## DATA FOR REVIEW

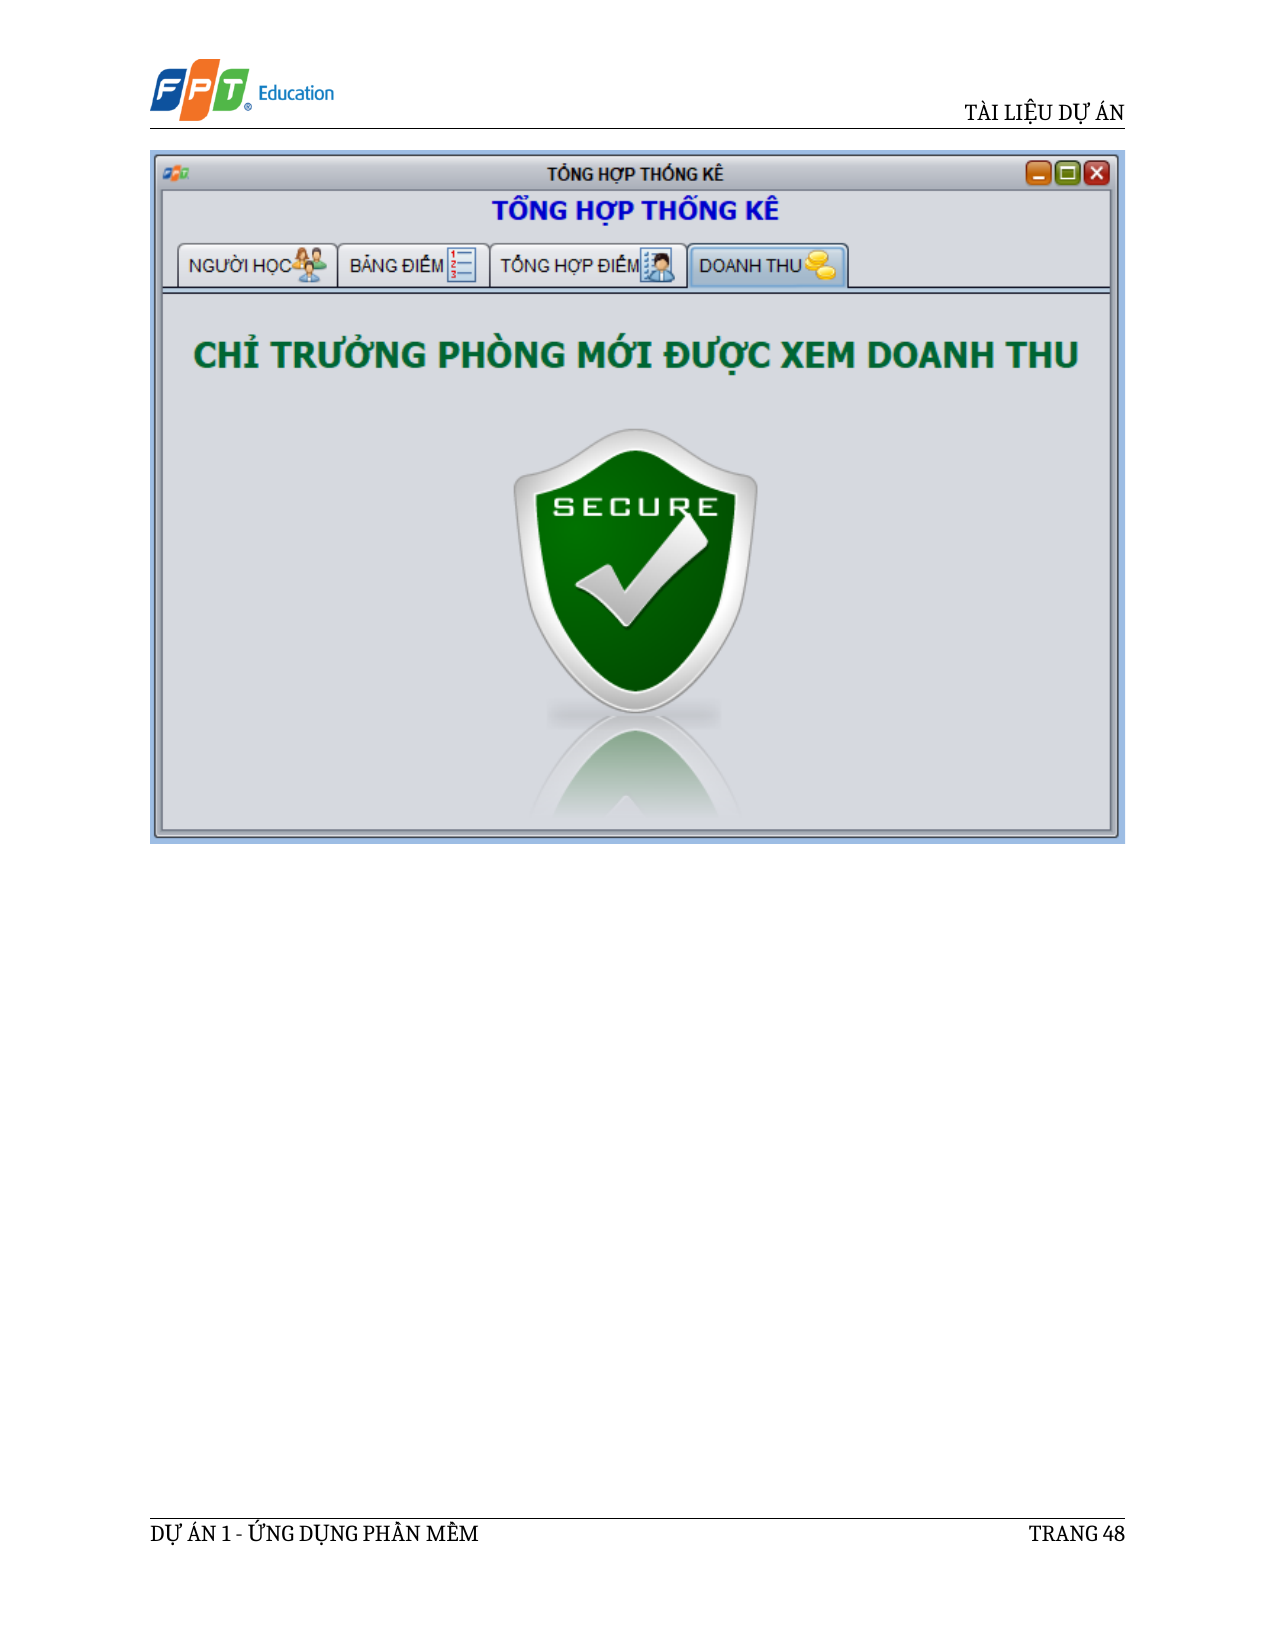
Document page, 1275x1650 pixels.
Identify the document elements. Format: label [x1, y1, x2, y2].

picture [150, 59, 336, 121]
picture [150, 150, 1125, 844]
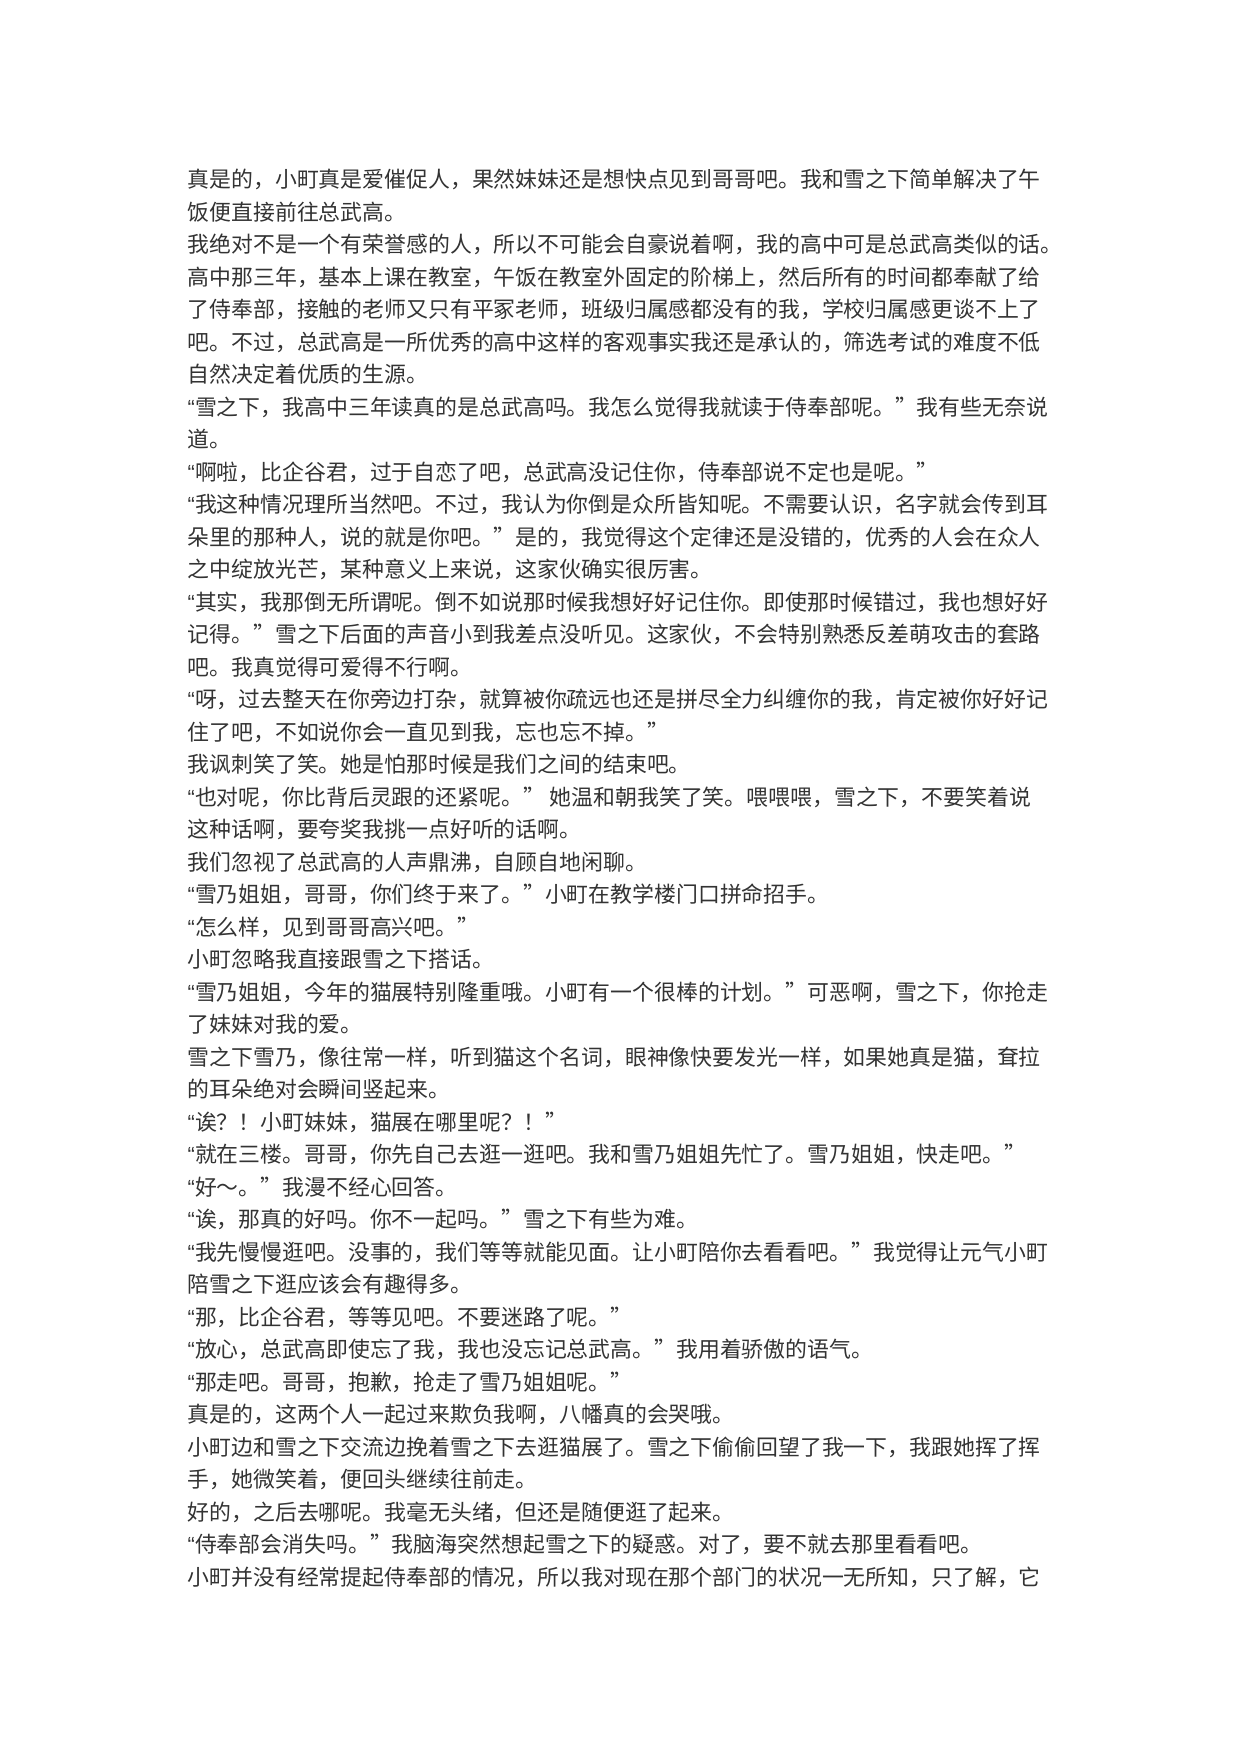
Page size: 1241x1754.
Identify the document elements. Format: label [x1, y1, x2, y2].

## WHAT YOU ARE ASKED TO DO
Exactly reproduce each record, leaving out any pictures.

## RESPONSE BOX
Document page, 1275x1650 pixels.
Identify the document elements. Format: label [x1, y1, x2, y2].

picture [150, 59, 336, 121]
picture [150, 150, 1125, 844]
Page size: 1241x1754.
Identify the document elements. Format: label [x1, y1, x2, y2].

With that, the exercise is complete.